Women Power

Wow!

Female – Black – African: Stereotypes which feed prejudice. Though burdened with all three, the admirable Nigeria-born Nogzi Okonjo-Iweala is becoming the head of WTO – the World Trade Organisation. Congratulations are due! The 66 year old economist will be the first woman and the first African to be confirmed in this post, which will probably happen once the USA has announced its WTO representative. She has all the right qualifications: a graduate of Harvard and MIT, she served twice as Nigeria’s Finance Minister – known as a valiant fighter against corruption and has worked for 25 at the World Bank.  Incidentally she is a member of Twitter’s executive. Until December 2020 she was chair of  GAVI, the international vaccine alliance which  focuses on the distribution of these to developing countries. 

Ngozi
Women’s power for reform in world trade – new Director General Ngozi Okonjo-Iweala proposes to ‘do things differently’ (Photo: WTO PressRelease1-03-2021)

  Mrs. Okonjo-Iweala had been accepted by 163 nations with one exception: Ex-President Trump. He supported the South Korean Trade Minister Yoo Myung-hee, who withdrew her candidature. 

The race was significant: it took place between two women from developing countries. Moreover within the male domain of trade. At the time when the head of WTO withdrew in August 2020, a trade war was going on between US and China, with Trump also imposing tariffs on other countries, Canada, the EU, Mexico. A new broom with a new approach is shortly expected to sweep through WTO premises in Geneva.

With only 29% African women are under-represented in leading decision-making roles compared with 41% of counterparts in South and Central Asia. That highlights the importance of Mrs. Okonjo-Iweala’s appointment. 

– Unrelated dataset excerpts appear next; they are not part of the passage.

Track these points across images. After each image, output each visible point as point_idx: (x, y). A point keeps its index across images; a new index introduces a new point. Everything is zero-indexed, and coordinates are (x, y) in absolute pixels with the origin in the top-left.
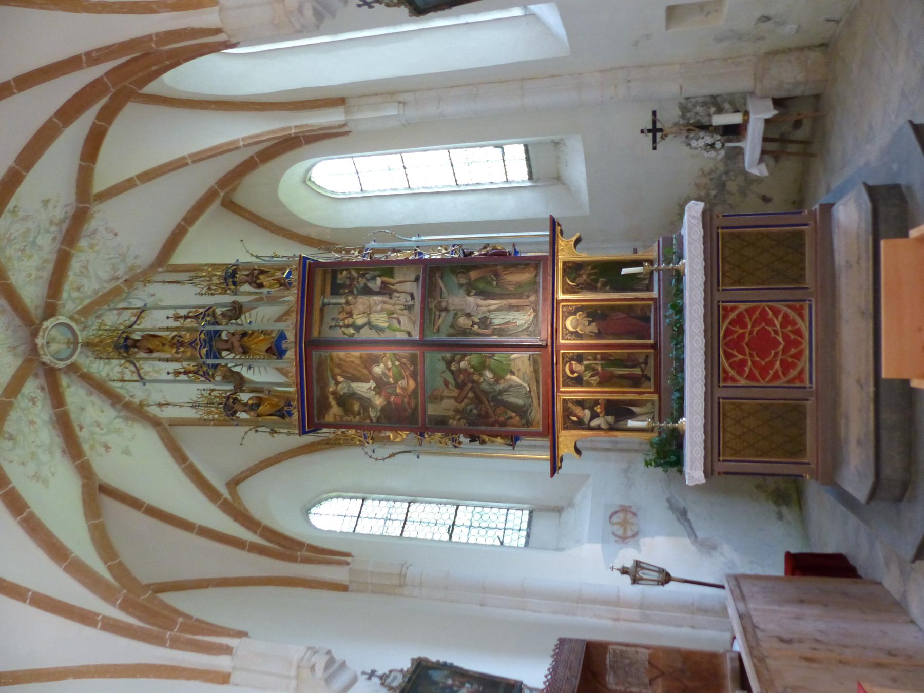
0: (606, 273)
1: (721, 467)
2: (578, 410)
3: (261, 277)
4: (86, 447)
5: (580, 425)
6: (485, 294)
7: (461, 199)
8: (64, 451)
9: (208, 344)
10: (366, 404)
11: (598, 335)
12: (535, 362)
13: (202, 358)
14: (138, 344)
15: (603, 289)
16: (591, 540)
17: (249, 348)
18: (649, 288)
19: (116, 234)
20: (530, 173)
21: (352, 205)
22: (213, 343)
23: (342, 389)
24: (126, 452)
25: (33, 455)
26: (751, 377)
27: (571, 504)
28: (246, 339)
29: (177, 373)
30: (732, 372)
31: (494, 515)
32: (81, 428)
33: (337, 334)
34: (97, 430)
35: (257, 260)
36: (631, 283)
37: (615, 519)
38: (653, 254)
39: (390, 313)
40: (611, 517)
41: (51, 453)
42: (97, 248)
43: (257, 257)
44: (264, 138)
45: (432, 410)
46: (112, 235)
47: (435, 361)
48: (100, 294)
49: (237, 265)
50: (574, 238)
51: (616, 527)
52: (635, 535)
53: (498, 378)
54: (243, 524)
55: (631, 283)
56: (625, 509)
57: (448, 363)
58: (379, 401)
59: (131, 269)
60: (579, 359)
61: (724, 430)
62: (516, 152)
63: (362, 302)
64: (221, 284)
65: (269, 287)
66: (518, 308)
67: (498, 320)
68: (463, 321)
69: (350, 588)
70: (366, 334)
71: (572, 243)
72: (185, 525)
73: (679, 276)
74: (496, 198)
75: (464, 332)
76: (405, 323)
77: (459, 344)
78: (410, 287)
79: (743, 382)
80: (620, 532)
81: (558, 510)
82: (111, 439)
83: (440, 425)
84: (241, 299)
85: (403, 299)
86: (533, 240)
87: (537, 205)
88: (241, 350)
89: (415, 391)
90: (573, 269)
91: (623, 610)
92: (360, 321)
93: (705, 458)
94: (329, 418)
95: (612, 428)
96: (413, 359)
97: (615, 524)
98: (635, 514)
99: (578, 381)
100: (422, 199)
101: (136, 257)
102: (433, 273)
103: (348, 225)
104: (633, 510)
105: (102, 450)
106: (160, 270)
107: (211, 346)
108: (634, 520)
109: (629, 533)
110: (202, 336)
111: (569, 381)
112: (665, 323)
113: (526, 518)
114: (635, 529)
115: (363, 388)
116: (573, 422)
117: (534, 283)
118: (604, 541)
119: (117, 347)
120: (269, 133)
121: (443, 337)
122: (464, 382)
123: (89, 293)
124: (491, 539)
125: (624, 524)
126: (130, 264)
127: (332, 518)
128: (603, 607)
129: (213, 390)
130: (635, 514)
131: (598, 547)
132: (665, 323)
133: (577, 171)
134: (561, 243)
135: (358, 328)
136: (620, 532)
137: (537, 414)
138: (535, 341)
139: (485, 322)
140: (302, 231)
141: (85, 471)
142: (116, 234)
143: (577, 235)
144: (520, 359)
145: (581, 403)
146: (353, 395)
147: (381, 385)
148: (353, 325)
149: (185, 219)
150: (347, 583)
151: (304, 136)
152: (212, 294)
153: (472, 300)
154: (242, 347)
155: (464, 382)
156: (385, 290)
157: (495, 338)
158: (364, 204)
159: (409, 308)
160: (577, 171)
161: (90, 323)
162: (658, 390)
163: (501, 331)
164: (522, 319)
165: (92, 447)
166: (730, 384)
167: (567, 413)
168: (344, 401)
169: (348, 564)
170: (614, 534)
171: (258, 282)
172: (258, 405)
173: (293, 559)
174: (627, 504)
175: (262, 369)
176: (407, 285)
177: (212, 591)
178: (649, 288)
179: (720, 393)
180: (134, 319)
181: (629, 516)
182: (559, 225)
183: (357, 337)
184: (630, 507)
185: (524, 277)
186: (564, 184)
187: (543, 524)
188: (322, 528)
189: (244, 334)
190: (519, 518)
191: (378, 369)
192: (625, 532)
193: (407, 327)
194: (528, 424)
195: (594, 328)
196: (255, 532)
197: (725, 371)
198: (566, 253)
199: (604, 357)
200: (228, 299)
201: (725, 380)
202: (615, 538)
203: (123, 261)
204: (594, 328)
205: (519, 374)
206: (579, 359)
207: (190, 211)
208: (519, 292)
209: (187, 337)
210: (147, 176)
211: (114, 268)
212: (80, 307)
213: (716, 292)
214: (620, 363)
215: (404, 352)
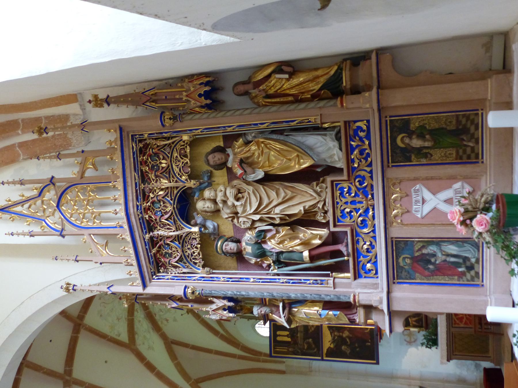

Incidentally: women are in the top position of only 21 countries, while 199 have never had a female at its head. Despite this, four women had been nominated for the 2020 UN Global Citizen Prize for World leaders. The prize finally went to Ursula von der Leyen for her Covid-19 efforts. The prize was also awarded to women in 2018 and 2019. Surely this is no coincidence. Women contribute an element to roles in public life, which men seem to lack.

According to the UN, women are “underrepresented at all levels of decision-making worldwide, and achieving gender parity in political life is far off.” Goal No.5 of the UN Global Goals for 2030 to eradicate poverty, is gender equality. The Covid-19 epidemic has shown once more that women are disadvantaged with regard to job quality and income. The unequal sharing of household duties between the sexes continues to handicap women in pursuing careers. 

The question is thus open, how many women will be able to emulate Mrs. Okonjo-Iweala’s example within nine years?